§ EXERCISE AIM: Omit each picture as you copy the entries exactly.
::::
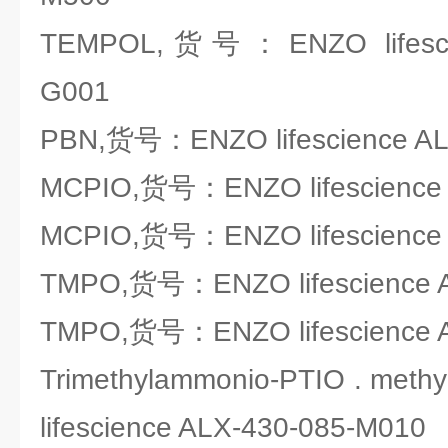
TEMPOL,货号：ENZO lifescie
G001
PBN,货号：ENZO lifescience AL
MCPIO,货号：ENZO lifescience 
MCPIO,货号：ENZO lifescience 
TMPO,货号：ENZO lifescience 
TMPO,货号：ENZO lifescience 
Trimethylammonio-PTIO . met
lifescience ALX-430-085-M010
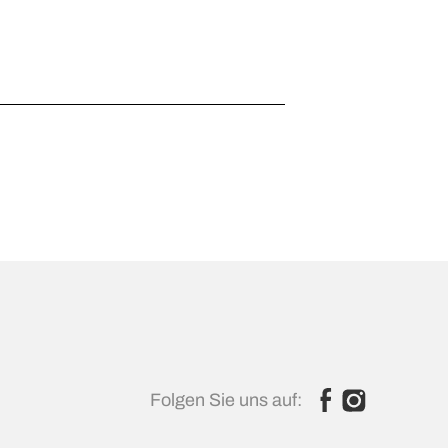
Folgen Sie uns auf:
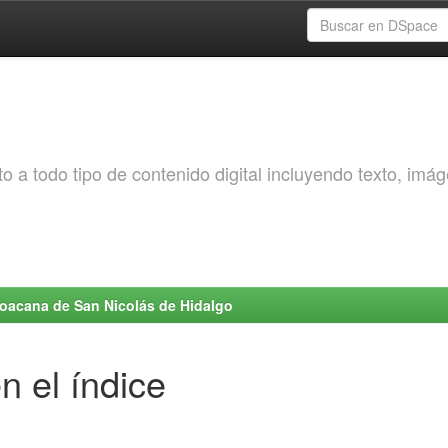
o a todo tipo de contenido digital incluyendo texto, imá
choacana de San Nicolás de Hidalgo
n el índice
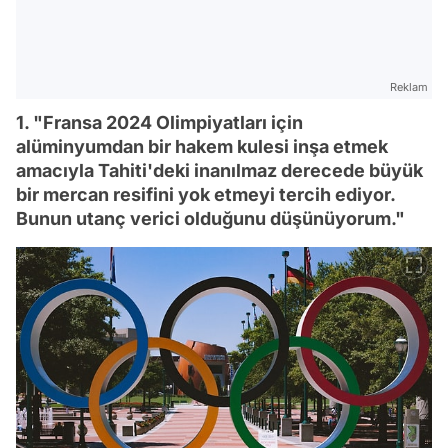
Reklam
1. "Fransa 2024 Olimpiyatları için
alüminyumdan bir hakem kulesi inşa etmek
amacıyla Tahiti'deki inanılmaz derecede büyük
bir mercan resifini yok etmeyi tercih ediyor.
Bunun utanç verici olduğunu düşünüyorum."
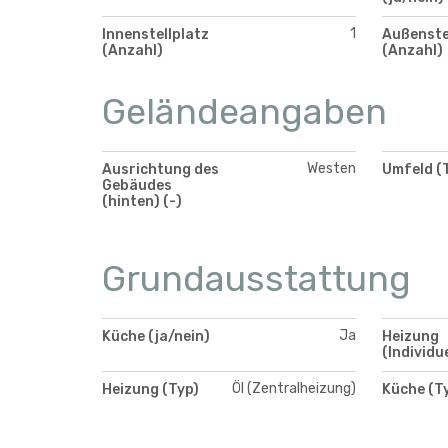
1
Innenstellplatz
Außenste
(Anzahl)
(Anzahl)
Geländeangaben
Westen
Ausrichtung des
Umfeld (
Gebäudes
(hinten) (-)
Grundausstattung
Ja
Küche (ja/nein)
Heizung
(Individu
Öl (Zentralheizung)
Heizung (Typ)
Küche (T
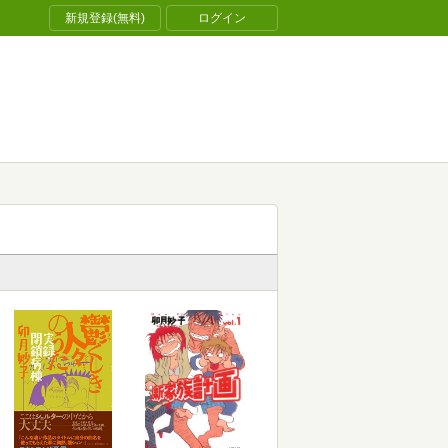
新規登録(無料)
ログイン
::::
§ EXERCISE RESULT:
TEMPOL,货号：ENZO lifescie
G001
PBN,货号：ENZO lifescience AL
MCPIO,货号：ENZO lifescience 
MCPIO,货号：ENZO lifescience 
TMPO,货号：ENZO lifescience 
TMPO,货号：ENZO lifescience 
Trimethylammonio-PTIO . met
lifescience ALX-430-085-M010
Folgen Sie uns auf:
o a todo tipo de contenido digital incluyendo texto, imá
choacana de San Nicolás de Hidalgo
n el índice
Reklam
1. "Fransa 2024 Olimpiyatları için
alüminyumdan bir hakem kulesi inşa etmek
amacıyla Tahiti'deki inanılmaz derecede büyük
bir mercan resifini yok etmeyi tercih ediyor.
Bunun utanç verici olduğunu düşünüyorum."
1
Innenstellplatz
Außenste
(Anzahl)
(Anzahl)
Geländeangaben
Westen
Ausrichtung des
Umfeld (
Gebäudes
(hinten) (-)
Grundausstattung
Ja
Küche (ja/nein)
Heizung
(Individu
Öl (Zentralheizung)
Heizung (Typ)
Küche (T
新規登録(無料)
ログイン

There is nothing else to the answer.